■ The task: Reproduce without any pictures the lines from the one that contains "Управителният съвет на Сдружение „Българска" through the end of the records, exactly as written.

(Entries taken from a collection)
******

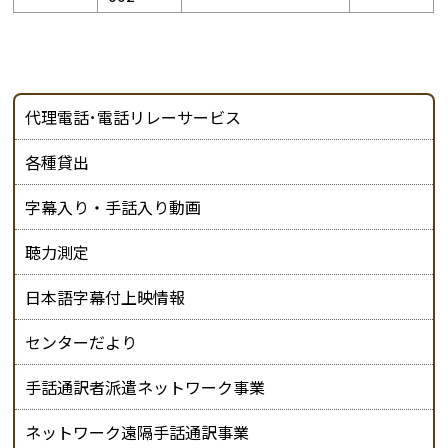
代理電話･電話リレーサービス
各種貸出
字幕入り・手話入り動画
聴力測定
日本語字幕付上映情報
センターだより
手話通訳者派遣ネットワーク事業
ネットワーク遠隔手話通訳事業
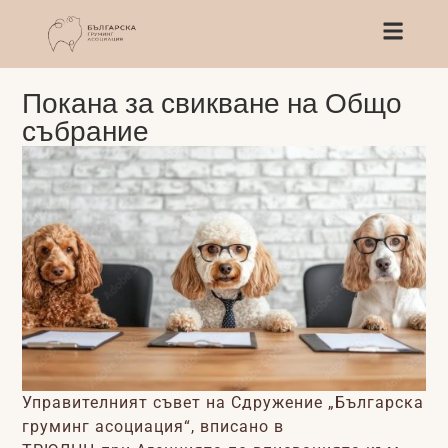
Покана за свикване на Общо
събрание
Управителният съвет на Сдружение „Българска
груминг асоциация“, вписано в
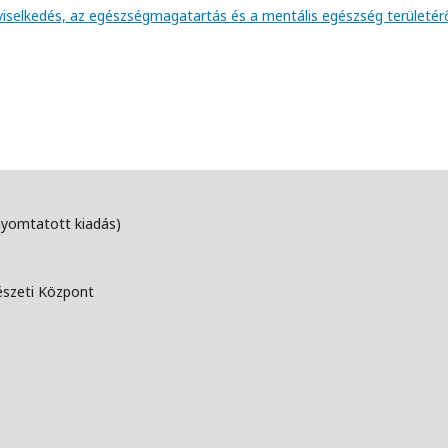
viselkedés, az egészségmagatartás és a mentális egészség területér
nyomtatott kiadás)
észeti Központ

******

■ Result of this exercise:
Управителният съвет на Сдружение „Българска
груминг асоциация“, вписано в
viselkedés, az egészségmagatartás és a mentális egészség területér
nyomtatott kiadás)
észeti Központ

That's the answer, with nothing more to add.